Terry and Grealish had both been desperately hoping to be back in the Premier League with Aston Villa next season but after this painful defeat to a superior Fulham side there are questions surrounding their futures. Villa have been financially over-extended this year and Steve Bruce has had to work hard, signing free transfers and loan players and balancing the books. If Villa had been promoted then of course that £100m of guaranteed income would have made life easier. But now, they are facing the prospect of a season even harder than this one, with a reduced final year of parachute payments and a pressure to lose their best players.

“It’s been difficult this season financially,” Bruce said at Wembley in the aftermath of defeat. “I understand, I’ve been saying this for months, that with Financial Fair Play, discussions have to be had above me. About what we’ve got, what we haven’t got.” For Bruce, these restrictions would be nothing new. “We had to balance the books last summer, with loans and frees,” he said. “It’s something which, over the last two windows, the club has got used to. It’s going to change, with the parachute money, and there will be questions over the next few weeks.”

The biggest questions concern which of these players will still be at Villa next year. Bruce did not want to talk after the game about the possibility of departures this summer. “It’s wrong to ask me these questions when I’m absolutely aching inside,” he said. “Let me dust myself down and collect myself.” But Terry’s future is certainly now up in the air. There was an option to his contract if Villa were promoted but now they are not it will depend if the two sides want to re-commit to each other. “It depends on John,” Bruce said. “There will be another discussion over the next few weeks with John, to see how he feels”.

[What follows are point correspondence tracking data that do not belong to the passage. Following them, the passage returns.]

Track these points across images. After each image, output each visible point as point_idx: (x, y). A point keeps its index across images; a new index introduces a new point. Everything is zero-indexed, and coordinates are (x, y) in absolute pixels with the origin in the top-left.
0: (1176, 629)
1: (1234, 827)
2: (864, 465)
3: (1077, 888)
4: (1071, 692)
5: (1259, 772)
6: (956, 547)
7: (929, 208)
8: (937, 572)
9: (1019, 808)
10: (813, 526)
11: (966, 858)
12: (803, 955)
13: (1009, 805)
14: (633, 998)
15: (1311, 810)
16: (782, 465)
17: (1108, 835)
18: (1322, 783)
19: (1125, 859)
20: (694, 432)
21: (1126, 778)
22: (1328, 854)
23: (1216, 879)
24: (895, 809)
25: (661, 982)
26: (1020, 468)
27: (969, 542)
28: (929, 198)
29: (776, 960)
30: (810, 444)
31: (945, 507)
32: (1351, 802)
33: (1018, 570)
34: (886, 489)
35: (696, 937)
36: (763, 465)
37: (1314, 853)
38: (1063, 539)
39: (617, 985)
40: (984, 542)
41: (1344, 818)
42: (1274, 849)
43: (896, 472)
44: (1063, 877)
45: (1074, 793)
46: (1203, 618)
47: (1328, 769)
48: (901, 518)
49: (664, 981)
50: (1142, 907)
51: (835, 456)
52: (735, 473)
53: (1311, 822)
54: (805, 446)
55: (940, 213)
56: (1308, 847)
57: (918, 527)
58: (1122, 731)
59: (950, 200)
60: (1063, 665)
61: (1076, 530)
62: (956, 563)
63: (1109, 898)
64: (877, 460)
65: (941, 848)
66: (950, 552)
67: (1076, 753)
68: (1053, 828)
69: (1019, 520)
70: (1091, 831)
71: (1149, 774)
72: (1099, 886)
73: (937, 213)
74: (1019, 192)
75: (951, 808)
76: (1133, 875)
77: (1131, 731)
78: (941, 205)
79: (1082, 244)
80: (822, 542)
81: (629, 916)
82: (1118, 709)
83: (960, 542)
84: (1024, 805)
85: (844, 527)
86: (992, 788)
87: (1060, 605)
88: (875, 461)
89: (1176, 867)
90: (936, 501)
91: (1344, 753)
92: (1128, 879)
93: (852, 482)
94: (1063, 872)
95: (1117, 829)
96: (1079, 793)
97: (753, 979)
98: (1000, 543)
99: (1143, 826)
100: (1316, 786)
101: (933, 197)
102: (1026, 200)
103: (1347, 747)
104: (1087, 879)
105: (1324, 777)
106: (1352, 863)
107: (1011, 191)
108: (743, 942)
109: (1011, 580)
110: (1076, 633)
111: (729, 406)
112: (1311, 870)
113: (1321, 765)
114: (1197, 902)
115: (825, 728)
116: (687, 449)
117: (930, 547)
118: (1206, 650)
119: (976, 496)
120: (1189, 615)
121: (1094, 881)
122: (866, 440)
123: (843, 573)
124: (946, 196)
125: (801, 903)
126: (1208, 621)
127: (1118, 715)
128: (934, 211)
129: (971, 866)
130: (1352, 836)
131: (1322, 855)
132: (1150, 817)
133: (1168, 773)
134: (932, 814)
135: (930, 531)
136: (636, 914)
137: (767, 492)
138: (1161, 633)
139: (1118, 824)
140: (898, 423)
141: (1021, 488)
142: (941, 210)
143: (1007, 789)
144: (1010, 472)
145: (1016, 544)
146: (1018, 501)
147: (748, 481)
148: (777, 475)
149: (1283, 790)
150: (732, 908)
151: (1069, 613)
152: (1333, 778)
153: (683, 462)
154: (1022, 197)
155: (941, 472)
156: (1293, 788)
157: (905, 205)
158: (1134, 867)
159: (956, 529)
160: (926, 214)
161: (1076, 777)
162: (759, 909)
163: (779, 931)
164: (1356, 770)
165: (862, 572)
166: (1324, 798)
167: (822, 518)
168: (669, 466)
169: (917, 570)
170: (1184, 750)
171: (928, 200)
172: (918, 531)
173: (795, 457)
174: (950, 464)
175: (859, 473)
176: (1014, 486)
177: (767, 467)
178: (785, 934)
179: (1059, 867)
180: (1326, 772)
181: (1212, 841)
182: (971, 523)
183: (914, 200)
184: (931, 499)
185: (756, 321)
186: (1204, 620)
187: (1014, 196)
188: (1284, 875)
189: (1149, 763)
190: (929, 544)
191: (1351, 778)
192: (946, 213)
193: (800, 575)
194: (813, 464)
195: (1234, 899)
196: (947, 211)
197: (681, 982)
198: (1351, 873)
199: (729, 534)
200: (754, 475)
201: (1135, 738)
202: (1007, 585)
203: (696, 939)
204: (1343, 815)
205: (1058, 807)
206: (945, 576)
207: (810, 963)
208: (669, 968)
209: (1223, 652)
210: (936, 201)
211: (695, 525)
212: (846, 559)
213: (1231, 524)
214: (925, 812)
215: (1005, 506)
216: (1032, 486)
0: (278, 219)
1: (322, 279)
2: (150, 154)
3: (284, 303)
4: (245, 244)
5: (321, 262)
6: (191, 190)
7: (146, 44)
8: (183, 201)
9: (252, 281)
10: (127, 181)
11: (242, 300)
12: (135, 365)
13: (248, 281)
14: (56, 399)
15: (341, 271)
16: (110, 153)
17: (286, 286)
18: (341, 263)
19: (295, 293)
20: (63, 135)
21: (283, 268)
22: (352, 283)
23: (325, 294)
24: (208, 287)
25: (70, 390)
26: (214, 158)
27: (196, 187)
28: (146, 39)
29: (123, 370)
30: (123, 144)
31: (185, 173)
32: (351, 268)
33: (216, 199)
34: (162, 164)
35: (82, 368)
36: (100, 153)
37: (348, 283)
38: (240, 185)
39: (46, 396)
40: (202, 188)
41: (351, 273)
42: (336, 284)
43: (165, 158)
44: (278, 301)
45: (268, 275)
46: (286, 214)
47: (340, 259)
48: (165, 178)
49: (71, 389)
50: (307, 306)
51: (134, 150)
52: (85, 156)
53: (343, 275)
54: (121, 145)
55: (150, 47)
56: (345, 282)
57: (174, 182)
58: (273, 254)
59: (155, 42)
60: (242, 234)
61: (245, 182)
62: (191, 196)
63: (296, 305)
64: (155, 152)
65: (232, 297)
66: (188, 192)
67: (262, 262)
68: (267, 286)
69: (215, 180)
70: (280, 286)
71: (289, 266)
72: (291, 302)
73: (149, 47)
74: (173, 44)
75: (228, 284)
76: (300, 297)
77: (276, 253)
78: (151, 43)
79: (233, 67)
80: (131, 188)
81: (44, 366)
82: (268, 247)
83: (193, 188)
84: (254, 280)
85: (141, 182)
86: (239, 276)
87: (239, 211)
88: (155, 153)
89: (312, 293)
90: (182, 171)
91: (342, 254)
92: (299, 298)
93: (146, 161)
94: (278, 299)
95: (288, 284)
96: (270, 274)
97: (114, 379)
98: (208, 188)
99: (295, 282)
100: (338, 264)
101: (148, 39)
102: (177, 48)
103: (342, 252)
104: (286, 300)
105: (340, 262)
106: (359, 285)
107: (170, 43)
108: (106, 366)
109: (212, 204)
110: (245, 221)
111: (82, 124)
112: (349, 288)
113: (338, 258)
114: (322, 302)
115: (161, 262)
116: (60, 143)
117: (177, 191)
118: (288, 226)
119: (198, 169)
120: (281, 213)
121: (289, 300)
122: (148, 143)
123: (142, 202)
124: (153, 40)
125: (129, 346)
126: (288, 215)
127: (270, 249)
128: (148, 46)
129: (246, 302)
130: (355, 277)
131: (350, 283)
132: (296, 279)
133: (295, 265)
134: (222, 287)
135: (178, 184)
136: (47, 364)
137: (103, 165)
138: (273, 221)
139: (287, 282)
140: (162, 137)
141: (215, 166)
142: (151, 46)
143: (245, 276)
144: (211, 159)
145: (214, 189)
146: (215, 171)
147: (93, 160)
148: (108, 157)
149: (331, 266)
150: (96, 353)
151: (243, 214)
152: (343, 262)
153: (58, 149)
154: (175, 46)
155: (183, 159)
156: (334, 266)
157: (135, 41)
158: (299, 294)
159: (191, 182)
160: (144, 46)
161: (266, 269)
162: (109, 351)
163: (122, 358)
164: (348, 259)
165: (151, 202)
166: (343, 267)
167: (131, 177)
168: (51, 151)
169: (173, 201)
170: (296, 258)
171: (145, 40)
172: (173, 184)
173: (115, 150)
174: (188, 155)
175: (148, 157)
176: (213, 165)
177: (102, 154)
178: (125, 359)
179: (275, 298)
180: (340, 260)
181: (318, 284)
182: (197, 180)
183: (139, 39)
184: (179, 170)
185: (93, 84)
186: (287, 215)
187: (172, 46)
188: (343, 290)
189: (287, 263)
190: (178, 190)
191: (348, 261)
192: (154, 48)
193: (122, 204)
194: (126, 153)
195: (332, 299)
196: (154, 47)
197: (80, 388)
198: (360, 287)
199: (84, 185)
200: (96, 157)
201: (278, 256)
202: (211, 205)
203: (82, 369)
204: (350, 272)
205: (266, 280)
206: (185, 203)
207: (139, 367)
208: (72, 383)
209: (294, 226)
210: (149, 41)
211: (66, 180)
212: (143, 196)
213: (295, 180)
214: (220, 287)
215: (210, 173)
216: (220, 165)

But Terry was one of Villa’s weak links on the pitch at Wembley and the future of Grealish is a more pressing question. He was Villa’s best player by a distance, showing a maturity and application that he did not always have when he first emerged into the team as a teenager. He is certainly worthy of Premier League football now so the big issue for Villa is who wants to sign him and whether he wants to stay. But Bruce hopes to convince the 22-year-old to stay in the Championship next season. “Another year with us would do him the world of good,” he said. “We would love to give him that platform in the Premier League, but we can still give him regular football week-in week-out.” This will be one of many hard questions in a difficult summer.